Last year, the Federal Circuit held that the 6511(b) lookback tax payment periods were not jurisdictional (though, citing Brockamp, held that no equitable tolling could apply to those periods). Boeri v. U.S., 724 F.3d 1367, 1369, cert. denied 2013 U.S. LEXIS 8950 (Dec. 9, 2013). And the year before, the D.C. Circuit, citing Henderson, held that the time period in which to bring a wrongful collection activity damages suit under 7433 was not jurisdictional. Keohane v. U.S., 669 F.3d 625, 630.

But, of course, if a time period is not jurisdictional, that does not mean that it is necessarily subject to equitable tolling. It just means that the inquiry can proceed to the equitable tolling issue and the Irwin presumption in favor of tolling. See the Auburn Regional Medical Center opinion from the Supreme Court last year, which held that a time period was not jurisdictional, but also was not subject to tolling. If 6532(c)’s wrongful levy time period is not jurisdictional, there are good reasons for holding it subject to tolling in the appropriate case. For example, the 9-month period is relatively short and has only one exception (if one files an administrative claim first) — not complicated with multiple exceptions like 6511. Since there are very few wrongful levy lawsuits, there would be no administrative nightmare if tolling were allowed of the period.

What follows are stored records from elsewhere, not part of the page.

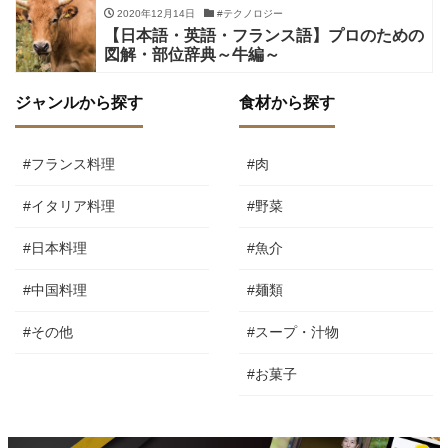
2020年12月14日
#テクノロジー
【日本語・英語・フランス語】プロのための
図解・部位辞典～牛編～
ジャンルから探す
食材から探す
#フランス料理
#肉
#イタリア料理
#野菜
#日本料理
#魚介
#中国料理
#麺類
#その他
#スープ・汁物
#お菓子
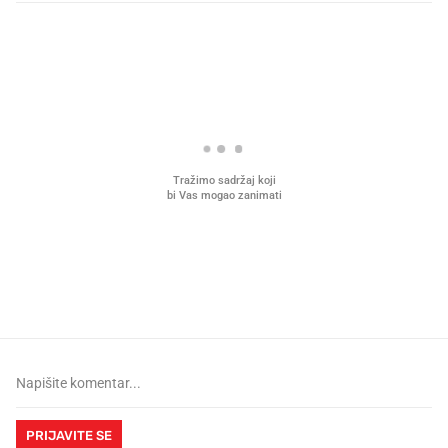
PROČITAJTE JOŠ
Što povezuje Lexus i
Kako su im čepovi boca d
legendarnog Ponyja?
nagradu od 10.000 eura
vjerovali"
PRIJAVITE SE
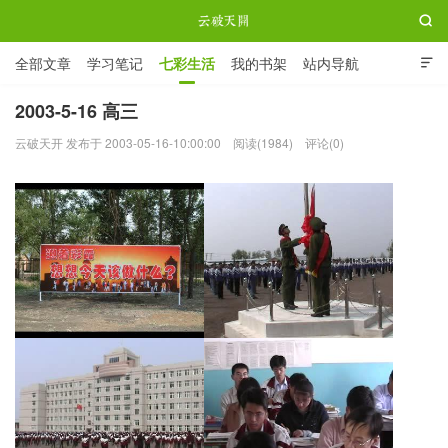

全部文章
学习笔记
七彩生活
我的书架
站内导航

ABOUT ME
2003-5-16 高三
云破天开 发布于 2003-05-16-10:00:00
阅读(1984)
评论(0)
云破天开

There is no pending challenge that I am aware of in the courts of appeal over whether the 6532(a) 2-years-from-disallowance period to bring a tax refund lawsuit under 28 USC 1346(a)(1) is jurisdictional or subject to equitable tolling. In the past, all Circuits to consider the question — usually in cases quite old — have held the 6532(a) period to be jurisdictional and not subject to tolling. See, e.g., RHI Holdings, Inc. v. U.S., 142 F.3d 1459 (Fed. Cir. 1998). Surprisingly, recent lower court opinions facing this issue seem not to discuss the recent changes in Supreme Court case law on what is jurisdictional. For example, last year, in Aljundi v. U.S., 112 AFTR 2d 2013-7297 (C.D. Cal.) (cited in Stephen Olsen’s post earlier this week), the district court did not cite any Supreme Court or Ninth Circuit authority, but merely cited the RHI opinion of the Federal Circuit for the court’s holding that the 6532(a) period was jurisdictional.

It is time for the courts in tax cases to consider at length the recent Supreme Court opinions both on what is jurisdictional and what is subject to equitable tolling. Perhaps the Volpicelli case in the Ninth Circuit will bring some clarity to this issue — particularly if it goes further on to the Supreme Court.